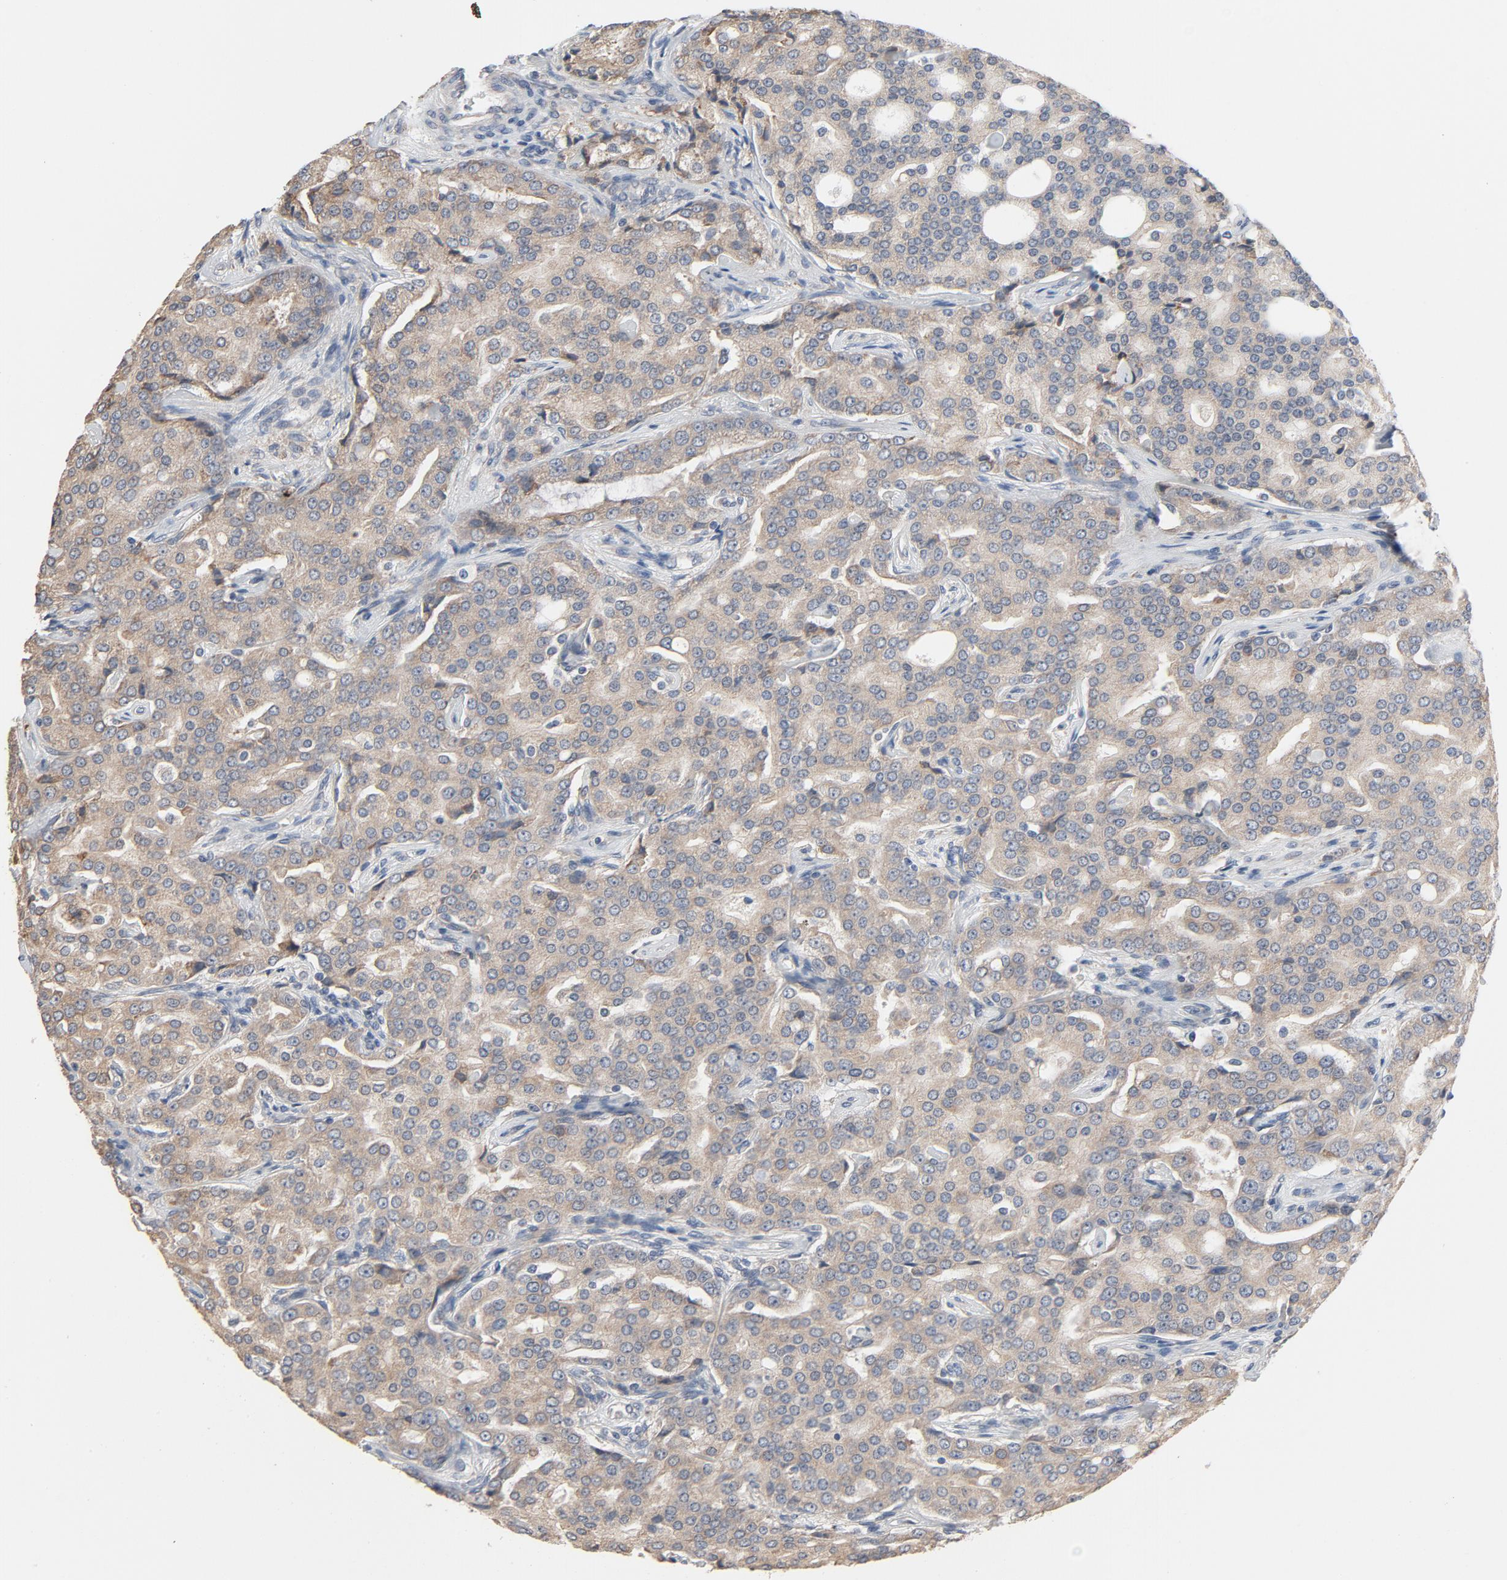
{"staining": {"intensity": "weak", "quantity": ">75%", "location": "cytoplasmic/membranous"}, "tissue": "prostate cancer", "cell_type": "Tumor cells", "image_type": "cancer", "snomed": [{"axis": "morphology", "description": "Adenocarcinoma, High grade"}, {"axis": "topography", "description": "Prostate"}], "caption": "The micrograph demonstrates a brown stain indicating the presence of a protein in the cytoplasmic/membranous of tumor cells in prostate cancer.", "gene": "TLR4", "patient": {"sex": "male", "age": 72}}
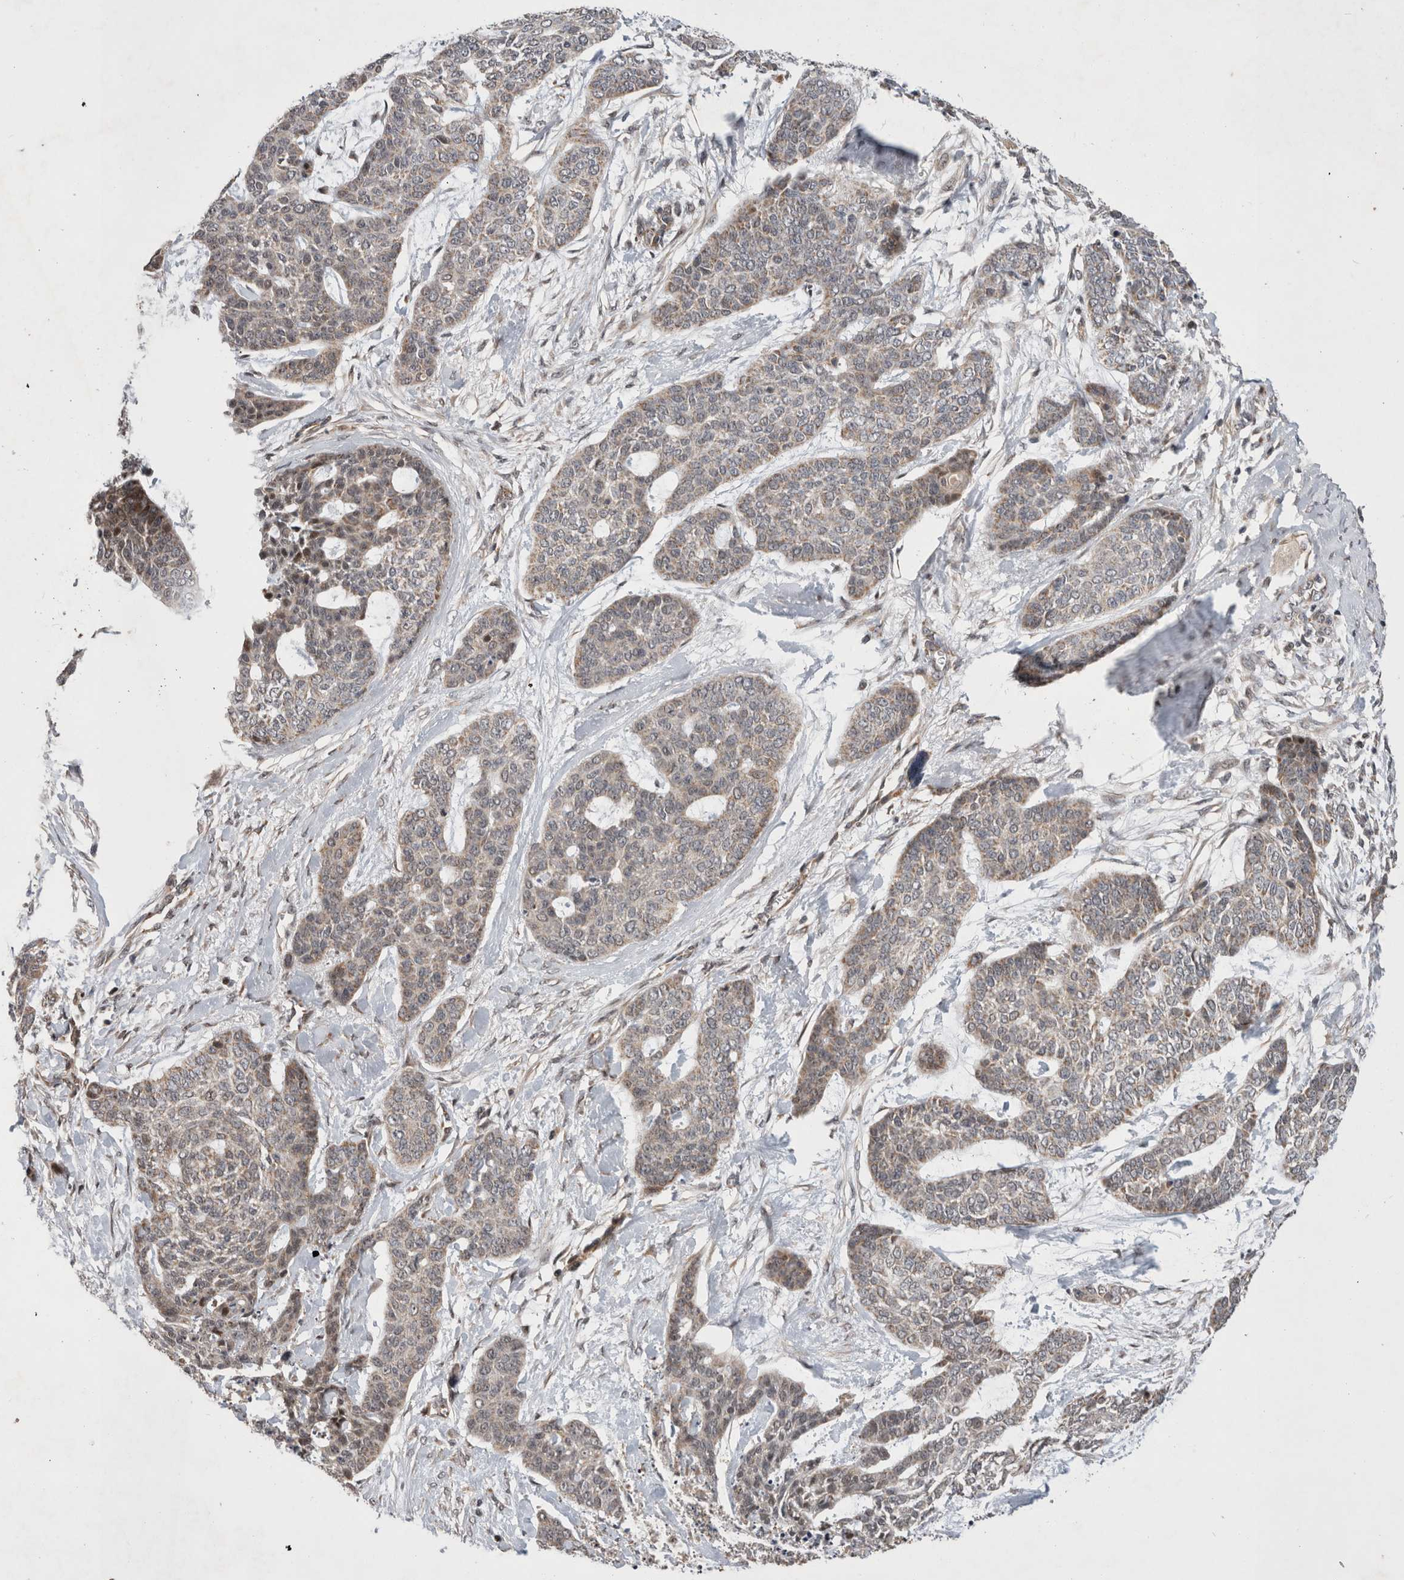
{"staining": {"intensity": "weak", "quantity": "25%-75%", "location": "cytoplasmic/membranous"}, "tissue": "skin cancer", "cell_type": "Tumor cells", "image_type": "cancer", "snomed": [{"axis": "morphology", "description": "Basal cell carcinoma"}, {"axis": "topography", "description": "Skin"}], "caption": "Weak cytoplasmic/membranous staining is appreciated in about 25%-75% of tumor cells in skin basal cell carcinoma.", "gene": "MRPL37", "patient": {"sex": "female", "age": 64}}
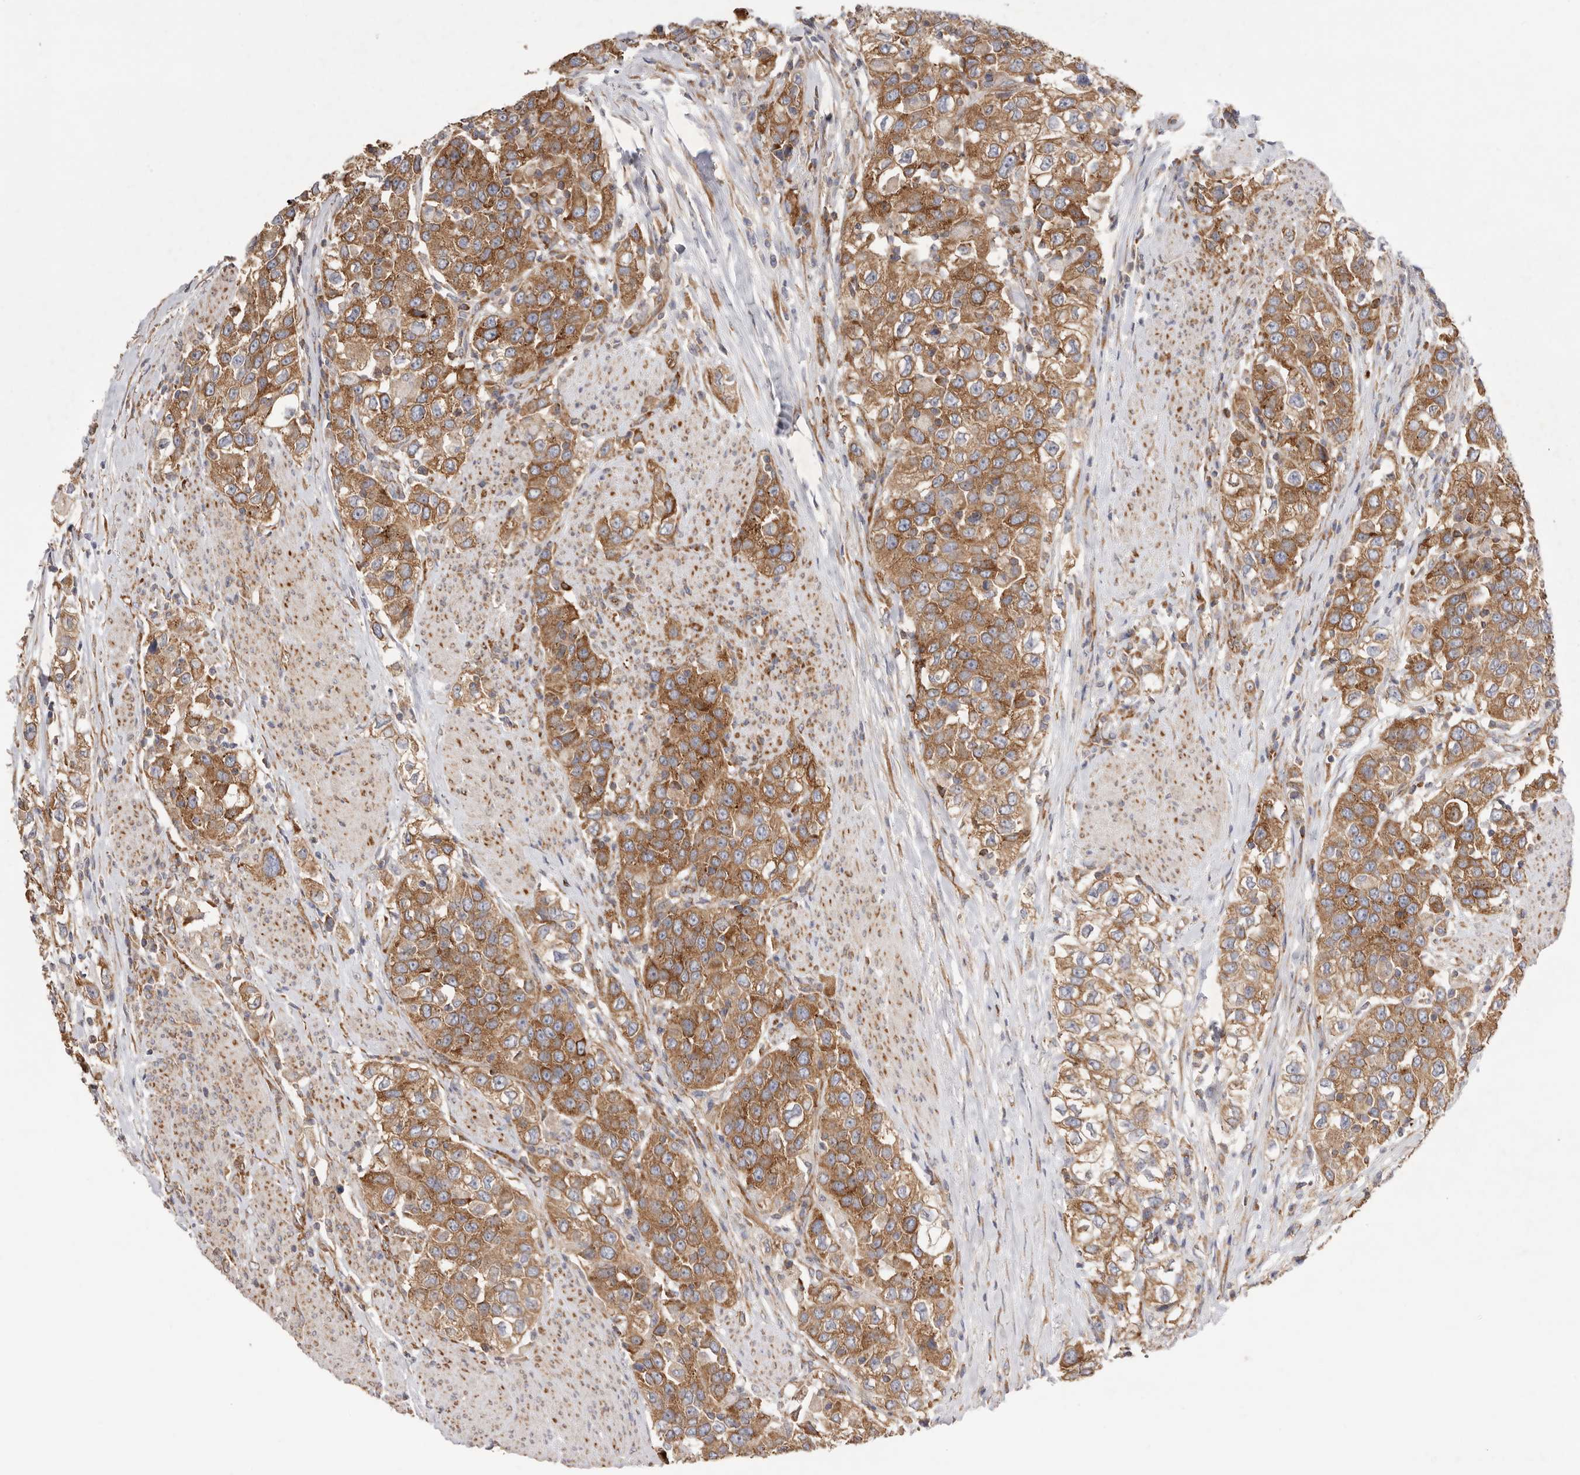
{"staining": {"intensity": "moderate", "quantity": ">75%", "location": "cytoplasmic/membranous"}, "tissue": "urothelial cancer", "cell_type": "Tumor cells", "image_type": "cancer", "snomed": [{"axis": "morphology", "description": "Urothelial carcinoma, High grade"}, {"axis": "topography", "description": "Urinary bladder"}], "caption": "Immunohistochemical staining of human urothelial cancer demonstrates moderate cytoplasmic/membranous protein positivity in approximately >75% of tumor cells. The staining is performed using DAB brown chromogen to label protein expression. The nuclei are counter-stained blue using hematoxylin.", "gene": "SERBP1", "patient": {"sex": "female", "age": 80}}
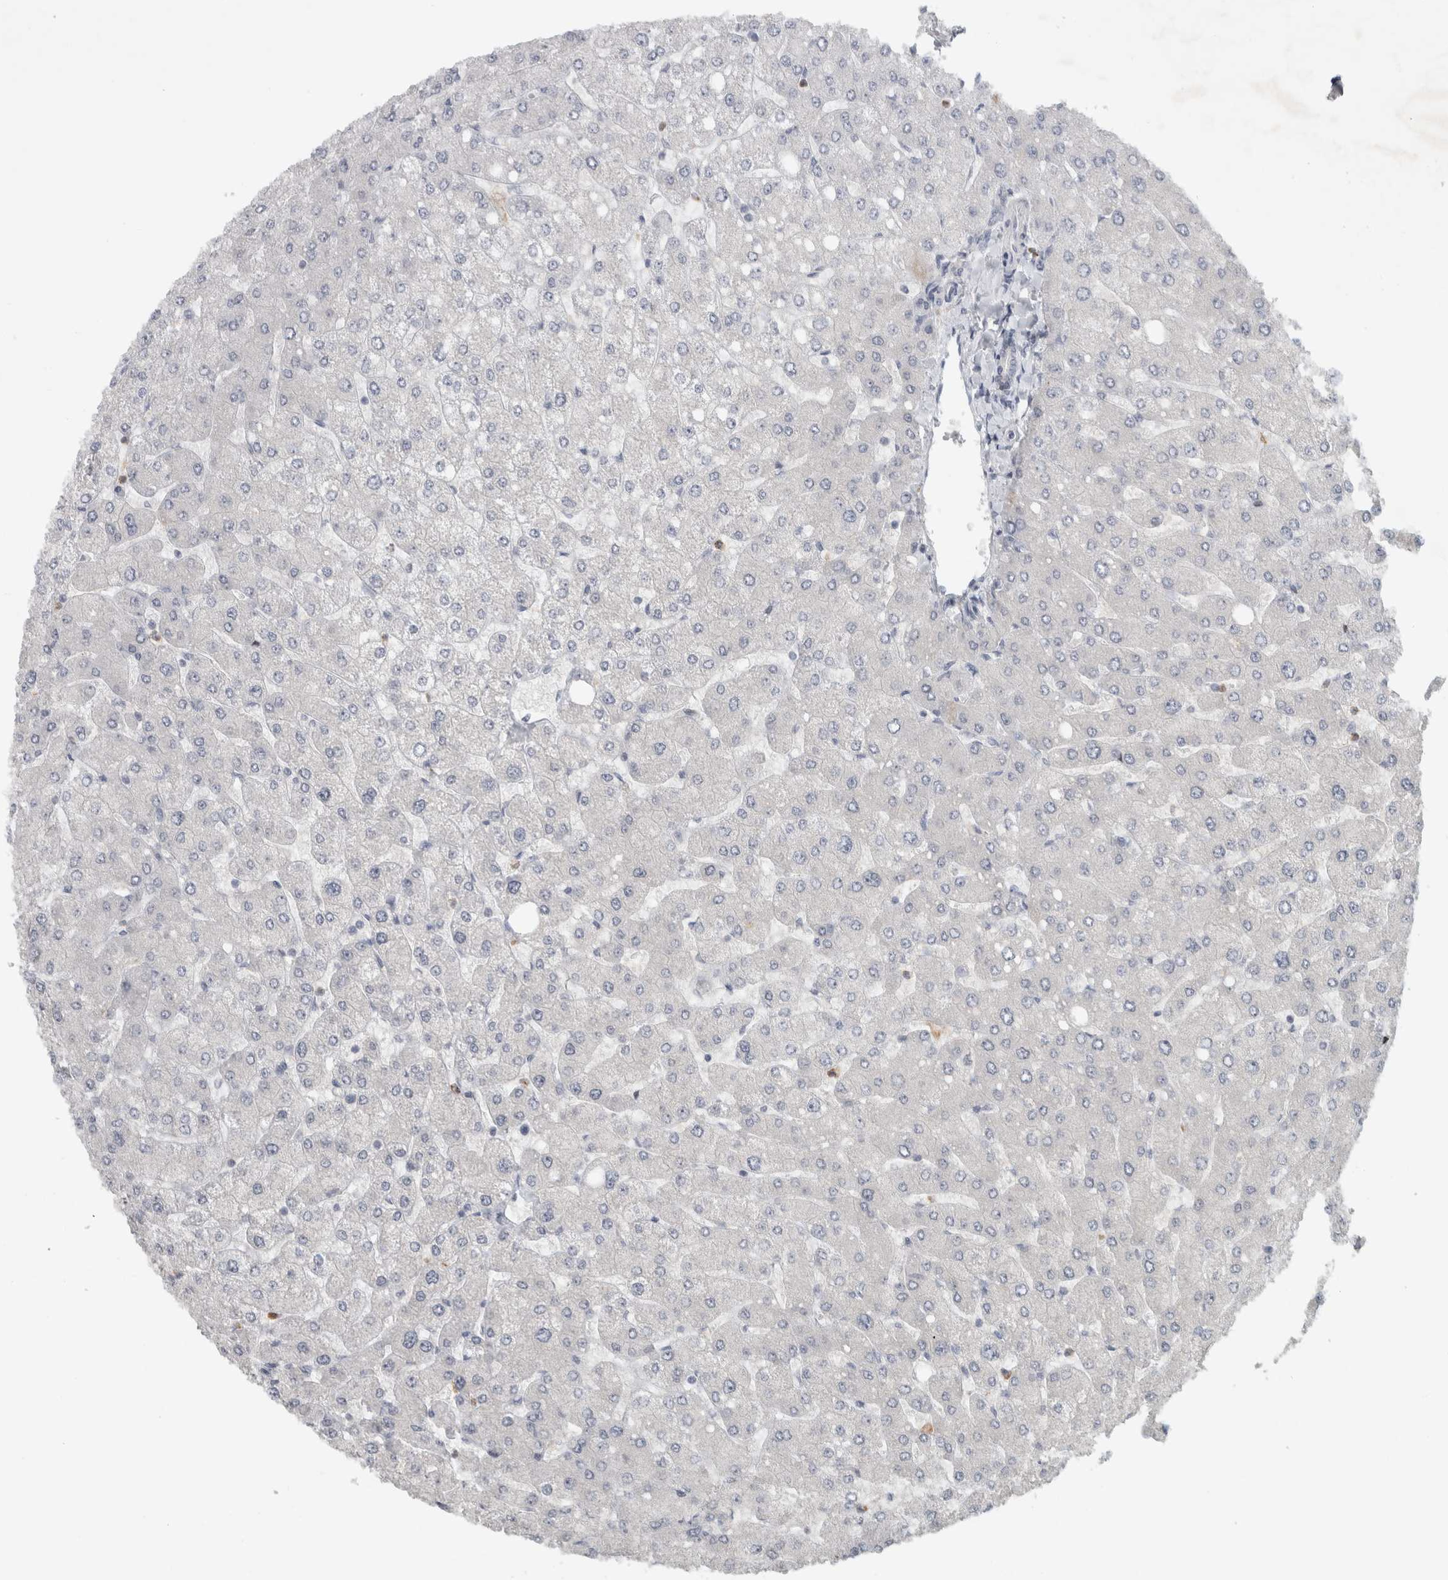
{"staining": {"intensity": "negative", "quantity": "none", "location": "none"}, "tissue": "liver", "cell_type": "Cholangiocytes", "image_type": "normal", "snomed": [{"axis": "morphology", "description": "Normal tissue, NOS"}, {"axis": "topography", "description": "Liver"}], "caption": "Immunohistochemistry (IHC) micrograph of unremarkable liver: liver stained with DAB demonstrates no significant protein expression in cholangiocytes.", "gene": "PTPRN2", "patient": {"sex": "male", "age": 55}}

+-------+

Task brief -
Through to the final line, copy the material above exactly and skip the images.

Result of the exercise -
{"staining": {"intensity": "weak", "quantity": ">75%", "location": "cytoplasmic/membranous"}, "tissue": "prostate cancer", "cell_type": "Tumor cells", "image_type": "cancer", "snomed": [{"axis": "morphology", "description": "Adenocarcinoma, High grade"}, {"axis": "topography", "description": "Prostate"}], "caption": "The micrograph demonstrates a brown stain indicating the presence of a protein in the cytoplasmic/membranous of tumor cells in prostate cancer.", "gene": "TLR4", "patient": {"sex": "male", "age": 72}}
{"staining": {"intensity": "weak", "quantity": "25%-75%", "location": "cytoplasmic/membranous"}, "tissue": "skin cancer", "cell_type": "Tumor cells", "image_type": "cancer", "snomed": [{"axis": "morphology", "description": "Basal cell carcinoma"}, {"axis": "topography", "description": "Skin"}], "caption": "Weak cytoplasmic/membranous staining is appreciated in about 25%-75% of tumor cells in skin basal cell carcinoma.", "gene": "MRPL37", "patient": {"sex": "female", "age": 64}}
{"staining": {"intensity": "moderate", "quantity": ">75%", "location": "cytoplasmic/membranous"}, "tissue": "urothelial cancer", "cell_type": "Tumor cells", "image_type": "cancer", "snomed": [{"axis": "morphology", "description": "Urothelial carcinoma, High grade"}, {"axis": "topography", "description": "Urinary bladder"}], "caption": "Immunohistochemical staining of human urothelial cancer demonstrates moderate cytoplasmic/membranous protein positivity in approximately >75% of tumor cells. The staining is performed using DAB brown chromogen to label protein expression. The nuclei are counter-stained blue using hematoxylin.", "gene": "SERBP1", "patient": {"sex": "female", "age": 80}}
{"staining": {"intensity": "negative", "quantity": "none", "location": "none"}, "tissue": "liver", "cell_type": "Cholangiocytes", "image_type": "normal", "snomed": [{"axis": "morphology", "description": "Normal tissue, NOS"}, {"axis": "topography", "description": "Liver"}], "caption": "Immunohistochemistry (IHC) micrograph of unremarkable liver: liver stained with DAB demonstrates no significant protein expression in cholangiocytes.", "gene": "PTPRN2", "patient": {"sex": "male", "age": 55}}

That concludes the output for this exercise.